The APO rate ranged from 7.8% (95% CI, 3.8% - 13.8%) in women without baseline risk factors to 58.0% (95% CI, 43.2% - 71.8%) in those who were LAC-positive or who were LAC-negative but nonwhite or Hispanic and used antihypertensives. In these high-risk groups, the rate of fetal or neonatal mortality was 22.0% (95% CI, 11.5% - 36.0%) compared with only 3.9% (95% CI, 1.3% - 8.8%) in low-risk women, which is similar to the rate in healthy control participants.

Study limitations include exclusion of patients with high SLE activity, lack of external validation of the predictive models, and inability to address first-trimester losses.

"[I]n the absence of baseline features indicative of risk (LAC-positive, antihypertensive medication use, PGA score >1, Hispanic or nonwhite ethnicity/race, or low platelet count), pregnancy outcomes are highly favorable," the study authors conclude. "Patients with risk factors for APOs should be monitored more closely and considered for future interventional trials to prevent APOs."

Strategies for Pregnancy in Women With SLE

In an accompanying editorial, Bevra H. Hahn, MD, from the David Geffen School of Medicine, University of California, Los Angeles, recommends clinicians use these findings to advise patients with SLE who are considering pregnancy or are already pregnant.

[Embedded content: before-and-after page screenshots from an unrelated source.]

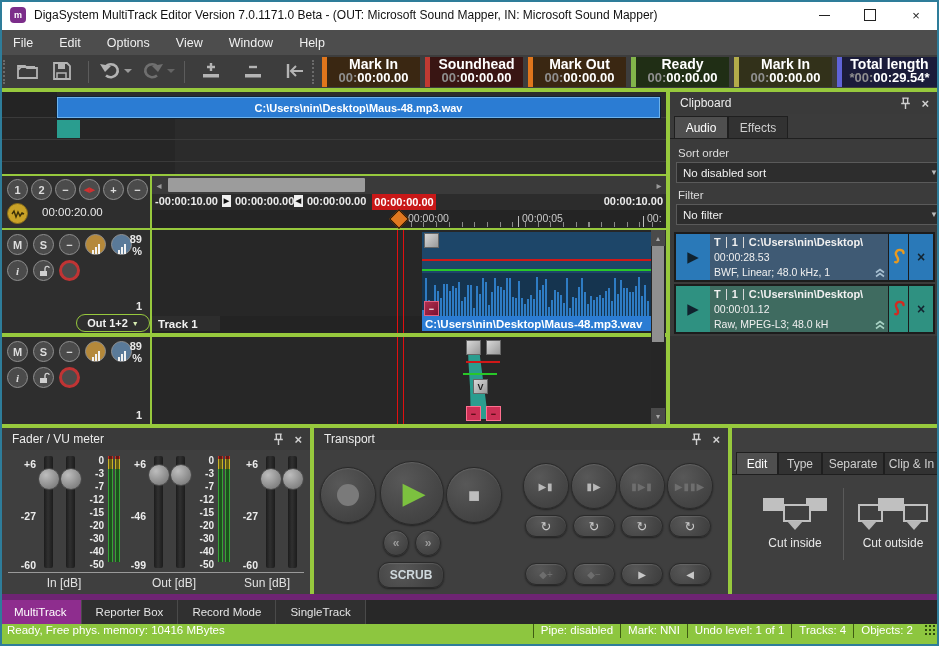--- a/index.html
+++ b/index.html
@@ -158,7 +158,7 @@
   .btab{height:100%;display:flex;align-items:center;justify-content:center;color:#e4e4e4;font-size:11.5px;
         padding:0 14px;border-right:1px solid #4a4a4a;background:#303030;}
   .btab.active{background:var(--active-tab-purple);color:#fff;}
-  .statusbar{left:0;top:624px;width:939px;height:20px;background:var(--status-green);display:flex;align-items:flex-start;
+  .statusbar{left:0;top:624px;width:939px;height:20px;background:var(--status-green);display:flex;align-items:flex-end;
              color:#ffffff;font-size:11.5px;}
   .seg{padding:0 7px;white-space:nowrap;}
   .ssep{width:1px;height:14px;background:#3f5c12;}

Dr Hahn suggests the following strategies:

  • Plan pregnancies to the extent possible, and time them for periods of lowest SLE disease activity.

  • Consider every pregnancy during SLE as high risk, and consult with a high-risk obstetrician for close monitoring of the woman and her infant.

  • Balance the need for tight control of SLE disease activity against the teratogenicity of medications often used to treat SLE and hypertension, such as methotrexate, mycophenolate mofetil, cyclophosphamide, angiotensin-converting enzyme inhibitors, and angiotensin-receptor blockers.

  • Consider using nonfluorinated glucocorticoids to control SLE disease activity, although there is no evidence that prophylactic therapy with glucocorticoids in women with inactive disease improves fetal outcomes.

  • Consider therapy with low-dose aspirin plus daily heparin for women who are positive for anticardiolipin, particularly those with prior fetal loss or clotting, starting before conception and continuing for 6 weeks after delivery.

"As the PROMISSE investigators point out, they have not yet addressed important questions about fetal prognosis and patient management in women with SLE who habitually abort in the first trimester, those with lupus flares during the first trimester, those with lupus nephritis with heavy proteinuria or renal insufficiency, or those with moderate to severe disease activity at conception," Dr Hahn writes. "Hopefully, data are forthcoming that will guide the counseling and management of such patients."

The National Institute of Arthritis and Musculoskeletal and Skin Diseases of the National Institutes of Health supported this study. Some of the study authors reported various financial disclosures involving the Mary Kirkland Center for Lupus Research, Rheuminations, the National Institutes of Health, and/or the National Institute of Arthritis and Musculoskeletal and Skin Diseases. Complete conflict-of-interest information can be found on the journal's website.